● Work request
Starting at the top of the entries below, set down every line exactly, please, until you reach the line with "go func(url string)", which is included too.
*** Data section Section Begins ***
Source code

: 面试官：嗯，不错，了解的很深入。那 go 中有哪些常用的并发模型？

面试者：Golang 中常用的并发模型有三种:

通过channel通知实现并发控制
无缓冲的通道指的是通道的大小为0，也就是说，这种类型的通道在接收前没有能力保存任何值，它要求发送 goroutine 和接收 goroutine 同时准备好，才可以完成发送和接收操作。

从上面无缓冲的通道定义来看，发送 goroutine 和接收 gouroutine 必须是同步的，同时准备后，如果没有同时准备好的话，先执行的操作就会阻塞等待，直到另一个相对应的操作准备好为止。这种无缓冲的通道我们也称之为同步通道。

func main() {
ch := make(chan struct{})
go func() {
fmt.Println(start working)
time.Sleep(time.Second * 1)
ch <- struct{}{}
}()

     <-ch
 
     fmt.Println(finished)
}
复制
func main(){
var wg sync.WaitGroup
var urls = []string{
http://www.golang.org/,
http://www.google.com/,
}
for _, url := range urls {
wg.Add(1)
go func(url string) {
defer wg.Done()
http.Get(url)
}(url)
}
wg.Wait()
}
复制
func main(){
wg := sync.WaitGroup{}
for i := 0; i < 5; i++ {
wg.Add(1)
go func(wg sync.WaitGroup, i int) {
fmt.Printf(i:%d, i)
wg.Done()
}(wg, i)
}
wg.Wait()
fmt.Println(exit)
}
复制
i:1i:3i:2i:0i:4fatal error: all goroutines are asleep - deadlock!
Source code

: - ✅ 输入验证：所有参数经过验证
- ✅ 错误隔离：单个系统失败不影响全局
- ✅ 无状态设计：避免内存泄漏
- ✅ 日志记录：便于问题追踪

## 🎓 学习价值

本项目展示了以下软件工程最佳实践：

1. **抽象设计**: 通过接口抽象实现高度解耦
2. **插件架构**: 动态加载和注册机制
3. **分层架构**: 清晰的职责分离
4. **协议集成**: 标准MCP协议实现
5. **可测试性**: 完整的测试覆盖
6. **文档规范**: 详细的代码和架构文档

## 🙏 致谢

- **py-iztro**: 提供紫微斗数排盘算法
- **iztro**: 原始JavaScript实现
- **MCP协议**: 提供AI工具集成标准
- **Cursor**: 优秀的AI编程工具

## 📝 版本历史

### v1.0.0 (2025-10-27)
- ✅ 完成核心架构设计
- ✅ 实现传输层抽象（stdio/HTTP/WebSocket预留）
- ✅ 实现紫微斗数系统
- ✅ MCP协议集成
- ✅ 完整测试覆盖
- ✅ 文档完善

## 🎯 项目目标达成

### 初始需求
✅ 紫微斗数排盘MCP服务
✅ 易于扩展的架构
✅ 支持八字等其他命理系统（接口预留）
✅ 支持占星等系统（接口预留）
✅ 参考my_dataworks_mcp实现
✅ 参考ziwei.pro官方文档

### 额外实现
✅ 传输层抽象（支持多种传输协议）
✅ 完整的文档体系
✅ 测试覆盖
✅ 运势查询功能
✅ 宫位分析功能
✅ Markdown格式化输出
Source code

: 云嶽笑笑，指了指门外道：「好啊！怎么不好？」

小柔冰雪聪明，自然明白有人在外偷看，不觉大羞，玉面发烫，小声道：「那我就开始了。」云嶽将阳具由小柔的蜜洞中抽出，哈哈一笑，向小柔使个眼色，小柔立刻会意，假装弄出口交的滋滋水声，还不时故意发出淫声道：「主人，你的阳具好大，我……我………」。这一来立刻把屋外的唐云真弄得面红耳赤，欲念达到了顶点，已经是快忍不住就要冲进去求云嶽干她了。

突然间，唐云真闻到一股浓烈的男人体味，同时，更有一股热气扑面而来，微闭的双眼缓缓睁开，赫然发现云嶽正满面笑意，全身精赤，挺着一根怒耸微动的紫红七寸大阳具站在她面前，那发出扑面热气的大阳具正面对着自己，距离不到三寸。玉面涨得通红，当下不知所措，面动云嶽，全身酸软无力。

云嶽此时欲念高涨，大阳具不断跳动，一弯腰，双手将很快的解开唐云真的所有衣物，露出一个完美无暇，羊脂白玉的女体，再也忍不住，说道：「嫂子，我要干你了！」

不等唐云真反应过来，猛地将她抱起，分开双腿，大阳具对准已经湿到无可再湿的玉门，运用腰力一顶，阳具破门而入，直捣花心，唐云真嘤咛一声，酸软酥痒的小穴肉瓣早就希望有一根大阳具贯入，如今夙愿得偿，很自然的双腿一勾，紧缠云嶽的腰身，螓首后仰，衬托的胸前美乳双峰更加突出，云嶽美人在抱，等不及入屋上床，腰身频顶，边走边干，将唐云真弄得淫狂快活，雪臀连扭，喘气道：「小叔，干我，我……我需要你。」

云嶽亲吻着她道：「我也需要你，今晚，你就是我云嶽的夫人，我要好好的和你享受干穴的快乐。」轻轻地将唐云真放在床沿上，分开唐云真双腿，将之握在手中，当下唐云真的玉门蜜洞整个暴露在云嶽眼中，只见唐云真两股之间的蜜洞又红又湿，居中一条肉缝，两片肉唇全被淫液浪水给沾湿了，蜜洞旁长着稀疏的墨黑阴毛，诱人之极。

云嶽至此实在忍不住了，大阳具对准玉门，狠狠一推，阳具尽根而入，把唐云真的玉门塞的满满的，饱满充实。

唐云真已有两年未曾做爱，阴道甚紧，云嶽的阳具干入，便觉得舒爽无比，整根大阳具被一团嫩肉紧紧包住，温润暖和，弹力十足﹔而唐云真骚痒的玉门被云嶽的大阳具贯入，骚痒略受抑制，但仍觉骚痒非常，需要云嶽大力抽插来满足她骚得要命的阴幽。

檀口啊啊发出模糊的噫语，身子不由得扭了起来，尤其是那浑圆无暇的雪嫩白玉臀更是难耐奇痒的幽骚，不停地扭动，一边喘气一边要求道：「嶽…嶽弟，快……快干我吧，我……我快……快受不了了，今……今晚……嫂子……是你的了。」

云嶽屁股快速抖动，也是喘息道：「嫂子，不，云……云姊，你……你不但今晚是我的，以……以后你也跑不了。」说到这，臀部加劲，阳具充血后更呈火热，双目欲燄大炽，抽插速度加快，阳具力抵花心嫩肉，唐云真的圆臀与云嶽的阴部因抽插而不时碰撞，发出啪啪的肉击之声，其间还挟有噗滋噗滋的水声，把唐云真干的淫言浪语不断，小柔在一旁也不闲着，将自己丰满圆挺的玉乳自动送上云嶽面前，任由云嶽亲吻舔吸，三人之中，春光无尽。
*** Data section Section Ends ***
● Solution for this exercise
Source code

: 面试官：嗯，不错，了解的很深入。那 go 中有哪些常用的并发模型？

面试者：Golang 中常用的并发模型有三种:

通过channel通知实现并发控制
无缓冲的通道指的是通道的大小为0，也就是说，这种类型的通道在接收前没有能力保存任何值，它要求发送 goroutine 和接收 goroutine 同时准备好，才可以完成发送和接收操作。

从上面无缓冲的通道定义来看，发送 goroutine 和接收 gouroutine 必须是同步的，同时准备后，如果没有同时准备好的话，先执行的操作就会阻塞等待，直到另一个相对应的操作准备好为止。这种无缓冲的通道我们也称之为同步通道。

func main() {
ch := make(chan struct{})
go func() {
fmt.Println(start working)
time.Sleep(time.Second * 1)
ch <- struct{}{}
}()

     <-ch
 
     fmt.Println(finished)
}
复制
func main(){
var wg sync.WaitGroup
var urls = []string{
http://www.golang.org/,
http://www.google.com/,
}
for _, url := range urls {
wg.Add(1)
go func(url string) {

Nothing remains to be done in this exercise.